Price earnings ratios are falling. And earnings are falling faster. This means that since the denominator is going down, the stock price is going down as well.
Dividend yields are about 6% at market bottoms. but as firms cut dividends, this means it is harder and harder to find a 6% yield. This means, yes, stock prices are falling as there is more demand for yield to induce someone to buy the stock, read on. See this is why we study accounting.
Comments in yellow from Bob Bronson Associates.
S&P 500: $16.6 billion in dividend cuts in first quarter
Dow Jones Industrial Average has worst weekly loss since Oct. 10
By Kate Gibson, MarketWatch
Last Update: 4:45 PM ET Feb 20, 2009
NEW YORK (MarketWatch) -- The stock market's fall Friday had the S&P 500 Index near its bear-market low as companies listed on the broad-market index engaged in another record-breaking quarter of slashed dividends.
After lapsing more than 200 points, the Dow Jones Industrial Average recovered some to end at 7,365.67, down 1.3% for the day and 6.2% from last Friday's close, its worst week since Oct. 10. Earlier, the blue-chip index fell to an intraday low of 7,249.47, its lowest level since October 2002. The S&P 500 also pared losses, falling 8.89 points, or 1.1%, to end at 770.05, down 6.9% from a week ago. The Nasdaq Composite declined 1.59 point, or 0.1%, to 1,441.23, leaving it down 6.1% on the week.
After leading losses earlier on, financials fronted sector gains in afternoon trade, which also had gold futures closing above $1,000 an ounce. Read Metals Stocks.
"Given the uncertainty with corporate earnings, gold is one area investors should be looking at to hedge themselves against the perception that the dollar decline is somewhere on the horizon," said Dan Greenhaus, an analyst at Miller Tabak.

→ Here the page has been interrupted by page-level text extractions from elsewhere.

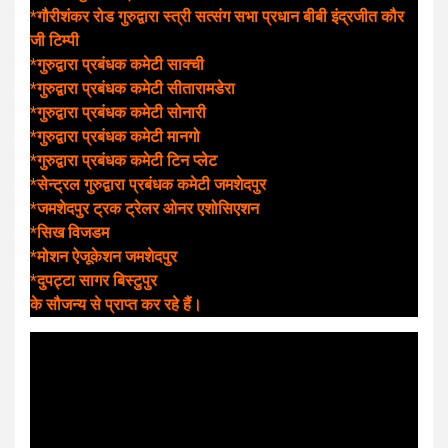
*गौरीशंकर रोड गुरुद्वारा स्त्री सत्संग सभा प्रधान बीबी इंद्रजीत कौर
जी टिम्पी
*गुरुद्वारा प्रबंधक कमेटी साक्ची
*गुरुद्वारा प्रबंधक कमेटी सीतारामडेरा
*गुरुद्वारा प्रबंधक कमेटी सोनारी
*गुरुद्वारा प्रबंधक कमेटी मानगो
*गुरुद्वारा प्रबंधक कमेटी टिन प्लेट
*सेन्ट्रल गुरुद्वारा प्रबंधक कमेटी जमशेदपुर
*जमशेदपुर ट्रक ट्रेलर ओनर एशोसिएशन
*सिख विजडम
*मोशन ऐजूकेशन जमशेदपुर
*दुपट्टा सागर बिस्टुपुर
के सौजन्य से प्राप्त कर रहे हैं।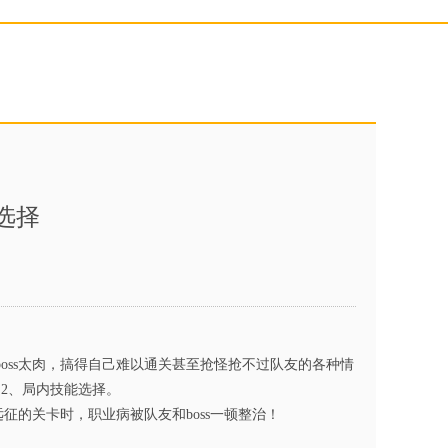
选择
ss太肉，搞得自己难以通关甚至抢怪抢不过队友的各种情
2、局内技能选择。
征的关卡时，职业病被队友和boss一顿整治！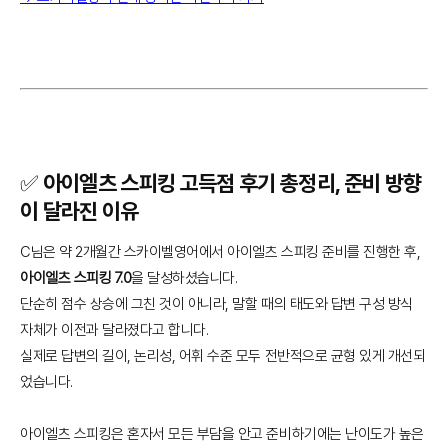
✅ 아이엘츠 스피킹 고득점 후기 총정리, 준비 방향
이 달라진 이유
C님은 약 2개월간 스카이벨영어에서 아이엘츠 스피킹 준비를 진행한 후,
아이엘츠 스피킹 7.0
을 달성하셨습니다.
단순히 점수 상승에 그친 것이 아니라, 말할 때의 태도와 답변 구성 방식
자체가 이전과 달라졌다고 합니다.
실제로 답변의 길이, 논리성, 어휘 수준 모두 전반적으로 균형 있게 개선되
었습니다.
아이엘츠 스피킹은 혼자서 모든 부담을 안고 준비하기에는 난이도가 높은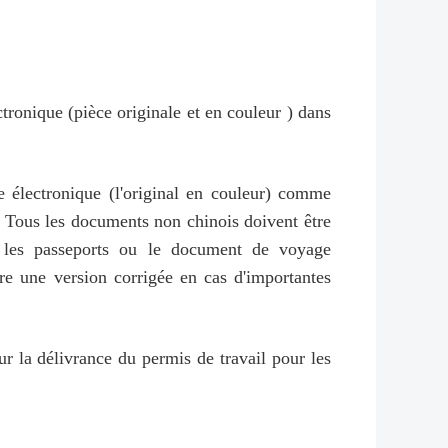
tronique (pièce originale et en couleur ) dans
e électronique (l'original en couleur) comme
/. Tous les documents non chinois doivent être
r les passeports ou le document de voyage
re une version corrigée en cas d'importantes
ur la délivrance du permis de travail pour les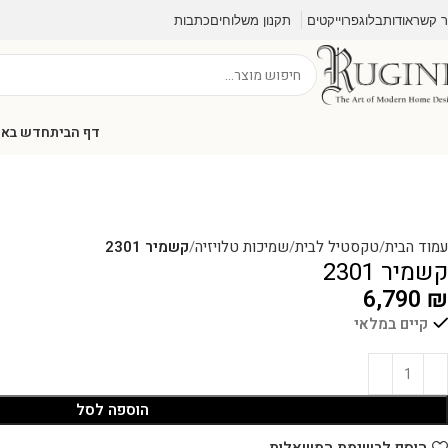
ר קשר
אודות
בלוג
פרוייקטים
תקנון משלוחים
כתבות
דף הבית
חדש בא
עמוד הבית
טקסטיל לבית
שמיכות טלויזיה
קשמיר 2301
קשמיר 2301
6,790
₪
קיים במלאי
הוספה לסל
הוסף לרשימת המשאלות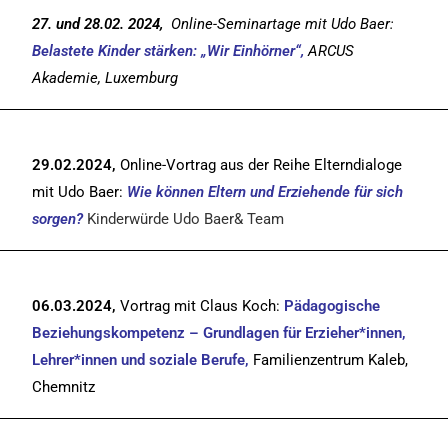
27. und 28.02. 2024,
Online-Seminartage mit Udo Baer:
Belastete Kinder stärken: „Wir Einhörner“,
ARCUS
Akademie, Luxemburg
29.02.2024,
Online-Vortrag aus der Reihe Elterndialoge
mit Udo Baer:
Wie können Eltern und Erziehende für sich
sorgen?
Kinderwürde Udo Baer& Team
06.03.2024,
Vortrag mit Claus Koch:
Pädagogische
Beziehungskompetenz – Grundlagen für Erzieher*innen,
Lehrer*innen und soziale Berufe,
Familienzentrum Kaleb,
Chemnitz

Gold is often purchased as a hedge against inflation, which is not an immediate concern, with consumer prices flat for the past 24 months. Read Economic Report.
While inflation could be on the more distant horizon, it is an unlikely cause for concern for near-term investors, analysts said.
"The rational investor is hiding, not investing in gold, money markets and Treasurys -- those harbors of safety represent pent-up demand for stocks," said Art Hogan, chief market strategist at Jefferies & Co.
Dividend reductions within the S&P 500 in the fourth quarter of 2008 came to a record $15.9 billion, according to Howard Silverblatt, senior index analyst at Standard & Poor's.
"Now, 50 days into the quarter, the record has already been broken, with 26 issues cutting $16.6 billion," the analyst said, adding that further cuts are expected.
Those cutting dividends in February included motorcycle maker Harley-Davidson Inc. (HOG), retailer Macy's Inc. (M) and institutional money manager State Street Corp. (STT).
Conversely, agricultural giant Archer-Daniels Midland Co. (ADM), beverage giant Coca-Cola Co. (KO) and paint supplier Sherwin-Williams Co. (SHW) all boosted their payouts to investors during the month.
The S&P, trading near its Nov. 20, 2008, [closing] low of 752.96, has shed $7.02 billion -- more than half its value -- since its Oct. 9, 2007, highs, said Silverblatt.
Still, he managed to find a silver lining in the losses: "We've already lost more than is left, so things have to be better ahead than behind." [A variation on the glass is half empty versus half full]
Another positive, according to Jefferies & Co.'s Hogan, is that the once-wide gap between top-down and bottom-up estimates of corporate earnings for 2009 has narrowed, with consensus estimates effectively adjusted to a level "that is probably attainable." [not a chance: even bullish S&P has their bottom-up, or aggregate of individual analyst’s, estimate for 2Q ’09 operating EPS at $52.42 and their top-down, or investment strategist(s), estimate for 3Q ’09 operating EPS at $42.03, and these constantly being revised estimates are triple their estimate for “as reported” GAAP EPS for 3Q ’09 at $14.15]
A $60 estimate for 2009, multiplied by 12.5 times, yields a 750 target on the S&P, which is "extremely fairly valued," said Hogan.[who was unrepentantly bullish all the way down in the dotcom mania bust, and still remains disingenuous in his utterings]
Greenhaus instead opted to use an 11 times multiple in light of a more disruptive-than-usual economic contraction, saying $60 times his now-reduced multiple puts the S&P's "fair value" at 660, assuming the multiple and price target hold.
Kate Gibson is a reporter for MarketWatch, based in New York.